Pestilence...? No matter!
"Then how have you failed your people?" I ask, latching onto this clear, golden lifeline!
"Huh...?" she goes.
"If your duty to your people is to provide them with sons. Then, by being with your lover, you continue to allow that to be a possibility. This future you're dreading, it is going to be one with sons. Teeming, filled with them! How can you say you have failed your people when you will have a... An entire farm of seeds!" I explain, filling in with such a strange sentence at the end.
Thinking of babies as a farm is... Strange. Very strange.
"I've failed them because I am not there to perform an essential service... I am not there to help them. I cannot guide them, nurture them or build them up if I am not there. My duty isn't just to rear- It wasn't that alone. As an ivy-mother, I was a part of a long line of sacred wisdom passed onto me by my forebears. By leaving, I have cut off such an important link!"

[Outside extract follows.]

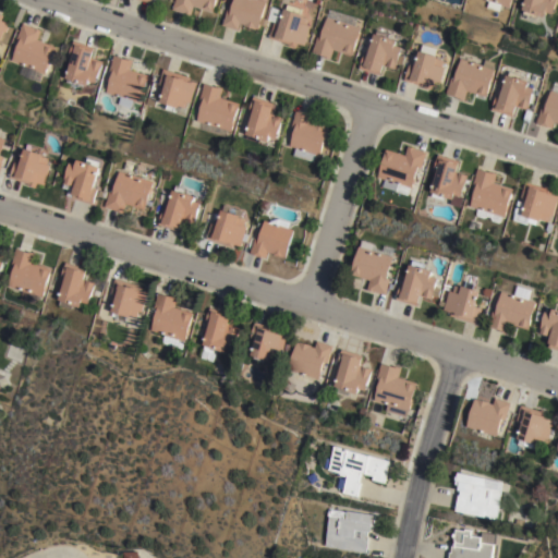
[(173,0),(217,0),(214,12),(194,5),(192,15),(171,9),(173,0)]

"Unless you are the only ivy-mother in existence, it is not as severe as you are seemingly painting it. You left with the with the intent that your love for Nin-ki- Nin. You left them so that your love for Nin might help them. You haven't left them where it matters, you can still help them. Body and spirit." I try to convince her with and it seems to find some ground in the mystery of her head.
"How...? How am I there for them when I am not even living with them? How am I there for them when I got rid of it all just so I could stay with my love!?" she asks.
"Because if Nin is as strong as you say he is... And, if you truly do love him with all your heart and more... Then... Then..." I begin to say, unhelpfully trailing off, "Then, as long as you keep making new sons to bless our world with. To impress the gods and goddesses with... Then, you will always be serving them. If the problem is that your people are dying off, then your duty is to keep making them sons."
"As long as I keep making new sons..." she repeats with a whisper, her hands clutching her belly while her cheeks take on the red of an innocent blush.